Gold: Positive Trendfortsetzung!
Die Großbanken der Wall Street überbieten sich mit Prognosen: Goldman Sachs ruft 4.900 Dollar aus, J.P. Morgan sieht sogar 5.400 Dollar möglich. Der Goldpreis steht bei über 4.375 US-Dollar – und die institutionellen Schwergewichte sind sich einig, dass der Aufwärtstrend erst am Anfang steht.
Die wichtigsten Fakten:
- UBS definiert 5.000 US-Dollar als konkretes Kursziel für 2026
- Goldman Sachs prognostiziert 4.900 Dollar im Basisszenario
- J.P. Morgan erwartet durchschnittlich 5.055 Dollar im vierten Quartal
- Zentralbanken kauften drei Jahre in Folge mehr als 1.000 Tonnen Gold
- 71 Prozent der Privatanleger erwarten Kurse über 5.000 Dollar
Zentralbanken setzen auf Gold statt US-Staatsanleihen
Die fundamentale Neubewertung des Edelmetalls zeigt sich besonders deutlich in den Bilanzen der Zentralbanken.

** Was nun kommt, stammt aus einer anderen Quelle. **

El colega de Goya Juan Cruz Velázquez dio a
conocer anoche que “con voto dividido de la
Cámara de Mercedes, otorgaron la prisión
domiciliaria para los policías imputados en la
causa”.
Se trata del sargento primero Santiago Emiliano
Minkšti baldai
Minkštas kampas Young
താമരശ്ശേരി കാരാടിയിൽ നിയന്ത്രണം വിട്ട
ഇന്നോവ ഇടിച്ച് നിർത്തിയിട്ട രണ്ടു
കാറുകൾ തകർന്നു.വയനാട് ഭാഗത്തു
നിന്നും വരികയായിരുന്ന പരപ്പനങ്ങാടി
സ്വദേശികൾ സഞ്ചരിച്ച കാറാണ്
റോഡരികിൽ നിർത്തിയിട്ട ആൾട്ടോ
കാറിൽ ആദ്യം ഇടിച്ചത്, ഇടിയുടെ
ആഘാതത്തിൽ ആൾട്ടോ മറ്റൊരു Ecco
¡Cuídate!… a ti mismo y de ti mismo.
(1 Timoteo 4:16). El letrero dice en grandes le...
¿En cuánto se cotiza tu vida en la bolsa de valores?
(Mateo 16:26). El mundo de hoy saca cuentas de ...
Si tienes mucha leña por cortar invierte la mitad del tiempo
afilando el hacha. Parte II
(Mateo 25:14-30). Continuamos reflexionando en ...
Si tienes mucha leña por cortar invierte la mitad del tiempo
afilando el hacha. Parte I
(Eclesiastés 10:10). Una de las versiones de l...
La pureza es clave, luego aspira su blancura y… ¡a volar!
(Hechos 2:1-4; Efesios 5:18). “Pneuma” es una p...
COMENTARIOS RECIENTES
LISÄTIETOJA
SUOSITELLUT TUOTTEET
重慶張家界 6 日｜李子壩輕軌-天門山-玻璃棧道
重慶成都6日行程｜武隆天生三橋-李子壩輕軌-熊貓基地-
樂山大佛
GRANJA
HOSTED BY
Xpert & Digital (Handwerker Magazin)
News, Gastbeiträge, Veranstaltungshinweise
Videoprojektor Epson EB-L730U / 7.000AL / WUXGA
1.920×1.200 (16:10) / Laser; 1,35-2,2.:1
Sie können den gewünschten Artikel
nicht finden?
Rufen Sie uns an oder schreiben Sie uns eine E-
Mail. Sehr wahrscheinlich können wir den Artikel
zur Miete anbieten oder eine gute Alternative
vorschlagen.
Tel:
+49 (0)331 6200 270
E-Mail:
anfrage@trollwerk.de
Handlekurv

Erstmals seit 1996 halten die Währungshüter weltweit wieder mehr Gold als US-Staatsanleihen. Diese strategische Neuausrichtung signalisiert ein sinkendes Vertrauen in traditionelle Reservewährungen und stützt die Nachfrage nachhaltig.
Das aggressive Kaufverhalten der Notenbanken – drei Jahre in Folge jeweils über 1.000 Tonnen – schafft eine robuste Nachfragestruktur, die unabhängig von spekulativen Bewegungen Bestand hat.
Fed-Zinssenkungen als Kurstreiber
Der Markt preist für 2026 mindestens zwei Zinssenkungen der US-Notenbank ein, einige Beobachter halten sogar vier Schritte für möglich. Da Gold keine Zinsen abwirft, erhöhen sinkende Leitzinsen die relative Attraktivität gegenüber festverzinslichen Wertpapieren deutlich.
Zusätzlichen Druck auf den Dollar erzeugt die politische Agenda des designierten Präsidenten Trump, der öffentlich niedrigere Zinsen fordert. Ein schwächerer Dollar stützt den Goldpreis tendenziell, da das Edelmetall für Käufer außerhalb des Dollar-Raums günstiger wird.
Geopolitische Risikoprämie bleibt hoch
Berichte über mögliche neue Luftschläge Israels gegen den Iran sowie das Vorrücken russischer Truppen in der Ukraine halten die Unsicherheit in den Märkten präsent. In diesem Umfeld fungiert Gold weiterhin als bevorzugter sicherer Hafen.
Kurzfristiges Risiko durch Index-Anpassungen
TD Securities warnt vor möglichem Verkaufsdruck durch Index-Neugewichtungen zu Jahresbeginn. Dies betrifft zwar primär den Silbermarkt, wo bis zu 13 Prozent des Open Interest abgestoßen werden könnten, dürfte aber auch bei Gold für kurzzeitige Volatilität sorgen. Silber selbst notiert bei rund 73 bis 74 Dollar und unterstreicht damit die breite Stärke des Edelmetallsektors.
Der Bruch der 4.400-Dollar-Marke scheint nur eine Frage der Zeit. Solange die makroökonomischen Treiber – Zinssenkungen und geopolitische Unsicherheit – intakt bleiben, ist der Weg in Richtung 5.000 Dollar klar vorgezeichnet.